Figure 2. Western blot analysis of SARS-CoV-2 spike cleavage of the indicated variant pseudoviruses in 293T cells stably transfected with hACE2


Omicron-L452R enhances the replication of viruses

To obtain available energy and nucleotides for viral replication, SARS-CoV-2 induces metabolic reprogramming in host cells in a manner similar to the Warburg effect in cancer cells. Researchers found that the Delta and Omicron-L452R variants increased lactate production more than the Omicron variant in Huh-7, 293T-ACE2, and H1299-ACE2 cells, although the Omicron variant enhanced lactate production in H1299-ACE2 cells (Figure 3). 


Figure 3. Lactate production assay in Huh-7 cells


Consistent with lactate production, the extracellular acidification rate (ECAR) assay indicated that the Delta and Omicron-L452R variants highly stimulated glycolysis in Huh7, H1299-ACE2, and 293T-ACE2 cells, while the Omicron and parental viruses slightly increased glycolysis flux (Figure 4).


Figure 4. Extracellular acidification rate (ECAR) analysis of glycolysis (following glucose injection), glycolytic capacity (following oligomycin injection), and glycolytic reserve (glycolytic capacity; glycolysis) in Huh-7 cells and ACE2 stably transfected 293T and H1299 cells infected with B.1, Delta, Omicron and the Omicron-L452R variant pseudoviruses


Omicron-L452R significantly enhanced infectivity

Consistent with previous data, the pseudovirus infection assay indicated that the Omicron variant demonstrated enhanced entry into Huh-7, 293T-ACE2, and H1299-ACE2 cells compared to the Delta variant and parental virus, and the Omicron-L452R variant further increased viral entry into these cells (Figure 5). Therefore, the Omicron-L452R variant not only rescued fusogenicity but also strengthened infectivity, which suggested that the Omicron-L452R variant can be very risky.


Figure 5. Luciferase activity of different variants into Huh-7, 293T-ACE2 and H1299-ACE2 cells


Furthermore, the infectivity of the Omicron-L452R variant is investigated in K18-hACE2 transgenic mice in vivo. The bioluminescence of infected mice was measured to indicate the pseudovirus infection severity. Consistent with the live SARS-CoV-2 virus, the Delta variant has the highest infectivity. The Omicron variant modestly inhibited infectivity, whereas Omicron-L452R significantly enhanced infectivity. qRT-PCR was performed to detect the infected pseudovirus copies. Compared to mice infected with the parental virus, the virus copies in the Omicron-infected mouse lung tissues were reduced, while the virus copies in the Omicron-L452R variant-infected mouse lung tissues were markedly enhanced. Therefore, the Omicron-L452R variant enhanced the ability of Omicron to infect lung tissues in vivo.

- Tasks
(1) Write out, word for word, the stretch of the Omicron-L452R text from "Omicron-L452R enhances the" through "flux (Figure 4).".
(2) Pick up the text on the Omicron-L452R variant after its last sentence and keep it going.

- Material shown
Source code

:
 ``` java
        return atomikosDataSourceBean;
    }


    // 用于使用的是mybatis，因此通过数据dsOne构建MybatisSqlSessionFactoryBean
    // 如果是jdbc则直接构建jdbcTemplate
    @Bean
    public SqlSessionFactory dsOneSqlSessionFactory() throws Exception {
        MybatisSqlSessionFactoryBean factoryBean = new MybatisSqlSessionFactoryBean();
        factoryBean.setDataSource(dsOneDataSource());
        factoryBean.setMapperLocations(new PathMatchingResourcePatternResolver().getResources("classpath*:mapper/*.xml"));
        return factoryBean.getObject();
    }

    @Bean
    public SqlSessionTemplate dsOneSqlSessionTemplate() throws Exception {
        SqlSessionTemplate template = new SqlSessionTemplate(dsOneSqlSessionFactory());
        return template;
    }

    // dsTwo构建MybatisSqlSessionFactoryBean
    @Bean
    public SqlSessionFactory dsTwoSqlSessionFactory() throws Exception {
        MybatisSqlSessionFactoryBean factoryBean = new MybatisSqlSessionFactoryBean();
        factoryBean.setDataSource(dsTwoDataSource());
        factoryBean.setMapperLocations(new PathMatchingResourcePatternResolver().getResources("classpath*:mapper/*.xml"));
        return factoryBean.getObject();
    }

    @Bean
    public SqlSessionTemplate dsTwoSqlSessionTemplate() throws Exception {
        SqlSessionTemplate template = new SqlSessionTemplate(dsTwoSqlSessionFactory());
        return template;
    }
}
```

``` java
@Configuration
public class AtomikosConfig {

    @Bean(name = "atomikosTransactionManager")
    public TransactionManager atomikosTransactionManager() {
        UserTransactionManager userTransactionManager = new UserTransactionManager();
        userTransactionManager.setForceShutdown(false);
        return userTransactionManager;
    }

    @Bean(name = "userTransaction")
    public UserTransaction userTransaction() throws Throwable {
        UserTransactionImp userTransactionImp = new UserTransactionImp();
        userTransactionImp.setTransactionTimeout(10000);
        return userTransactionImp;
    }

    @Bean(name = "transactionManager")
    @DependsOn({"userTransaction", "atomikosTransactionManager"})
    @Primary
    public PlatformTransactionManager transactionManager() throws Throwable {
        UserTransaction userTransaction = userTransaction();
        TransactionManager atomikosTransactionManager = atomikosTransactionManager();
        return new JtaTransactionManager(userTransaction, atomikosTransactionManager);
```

- Answers given
(1)
Omicron-L452R enhances the replication of viruses

To obtain available energy and nucleotides for viral replication, SARS-CoV-2 induces metabolic reprogramming in host cells in a manner similar to the Warburg effect in cancer cells. Researchers found that the Delta and Omicron-L452R variants increased lactate production more than the Omicron variant in Huh-7, 293T-ACE2, and H1299-ACE2 cells, although the Omicron variant enhanced lactate production in H1299-ACE2 cells (Figure 3). 


Figure 3. Lactate production assay in Huh-7 cells


Consistent with lactate production, the extracellular acidification rate (ECAR) assay indicated that the Delta and Omicron-L452R variants highly stimulated glycolysis in Huh7, H1299-ACE2, and 293T-ACE2 cells, while the Omicron and parental viruses slightly increased glycolysis flux (Figure 4).

(2)
In this investigation, Dr. Qinong Ye’s team found that the further mutation of L452R in the Omicron variant not only rescued fusogenicity but also strengthened the high infectivity. Importantly, the Omicron-L452R variant enhanced the ability of Omicron to infect lung tissues of humanized mice. By dramatically enhancing the anaerobic glycolysis of host cells, the Omicron-L452R variant obtains enough energy and nucleotide material to replicate in human cells. In general, the L452R mutation dramatically increases the risk of the Omicron variant. The experimental data explain why the Omicron variant is less fusogenic and suggest that the Omicron variant should be closely monitored for the presence of the L452R mutation and that specific therapeutic antibodies and vaccines against the L452R mutation should be developed.




1. Cui, Z. et al. Structural and functional characterizations of infectivity and immune evasion of SARS-CoV-2 Omicron. Cell 185, 1–12 (2022).

2. Yanan Z. et al. SARS-CoV-2 spike L452R mutation increases Omicron variant fusogenicity and infectivity as well as host glycolysis. Signal Transduction and Targeted Therapy (2022) 7:76.

3. Focosi, Daniele. SARS-CoV-2 Spike Protein Convergent Evolution. Springer Nature, 2021.

4. Rajah, M. M., Bernier, A., Buchrieser, J. & Schwartz, O. The Mechanism and Consequences of SARS-CoV-2 Spike-Mediated Fusion and Syncytia Formation. J. Mol.Biol. 1, 167280 (2021).

5. Motozono, C. et al. SARS-CoV-2 spike L452R variant evades cellular immunity andincreases infectivity. Cell Host Microbe 29, 1–13 (2021).